» Instructions for the task: Nothing before the line containing "of human adenocarcinoma" should appear; please restate that line and every later line word for word through the end of the listing.

» Information shown:
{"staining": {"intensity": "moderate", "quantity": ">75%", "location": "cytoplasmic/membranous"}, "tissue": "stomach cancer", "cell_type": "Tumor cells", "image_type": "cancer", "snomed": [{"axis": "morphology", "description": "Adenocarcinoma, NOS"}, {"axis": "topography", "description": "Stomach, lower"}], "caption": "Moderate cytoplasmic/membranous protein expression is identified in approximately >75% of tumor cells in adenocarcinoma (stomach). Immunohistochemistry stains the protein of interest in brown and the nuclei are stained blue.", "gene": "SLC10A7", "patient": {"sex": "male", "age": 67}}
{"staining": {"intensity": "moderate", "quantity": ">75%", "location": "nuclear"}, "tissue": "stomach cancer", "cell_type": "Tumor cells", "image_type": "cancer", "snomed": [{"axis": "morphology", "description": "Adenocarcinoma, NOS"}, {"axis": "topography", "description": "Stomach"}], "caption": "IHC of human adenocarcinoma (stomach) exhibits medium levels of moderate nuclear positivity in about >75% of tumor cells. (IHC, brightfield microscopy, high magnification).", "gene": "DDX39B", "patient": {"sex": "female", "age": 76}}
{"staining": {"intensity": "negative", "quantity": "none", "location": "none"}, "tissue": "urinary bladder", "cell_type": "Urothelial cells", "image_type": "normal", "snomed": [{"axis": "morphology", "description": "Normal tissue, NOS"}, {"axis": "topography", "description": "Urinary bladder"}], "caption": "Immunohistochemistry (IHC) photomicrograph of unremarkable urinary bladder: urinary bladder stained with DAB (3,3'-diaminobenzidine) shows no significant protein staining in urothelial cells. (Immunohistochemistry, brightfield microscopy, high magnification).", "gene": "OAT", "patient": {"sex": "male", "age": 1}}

» Answer:
{"staining": {"intensity": "moderate", "quantity": ">75%", "location": "nuclear"}, "tissue": "stomach cancer", "cell_type": "Tumor cells", "image_type": "cancer", "snomed": [{"axis": "morphology", "description": "Adenocarcinoma, NOS"}, {"axis": "topography", "description": "Stomach"}], "caption": "IHC of human adenocarcinoma (stomach) exhibits medium levels of moderate nuclear positivity in about >75% of tumor cells. (IHC, brightfield microscopy, high magnification).", "gene": "DDX39B", "patient": {"sex": "female", "age": 76}}
{"staining": {"intensity": "negative", "quantity": "none", "location": "none"}, "tissue": "urinary bladder", "cell_type": "Urothelial cells", "image_type": "normal", "snomed": [{"axis": "morphology", "description": "Normal tissue, NOS"}, {"axis": "topography", "description": "Urinary bladder"}], "caption": "Immunohistochemistry (IHC) photomicrograph of unremarkable urinary bladder: urinary bladder stained with DAB (3,3'-diaminobenzidine) shows no significant protein staining in urothelial cells. (Immunohistochemistry, brightfield microscopy, high magnification).", "gene": "OAT", "patient": {"sex": "male", "age": 1}}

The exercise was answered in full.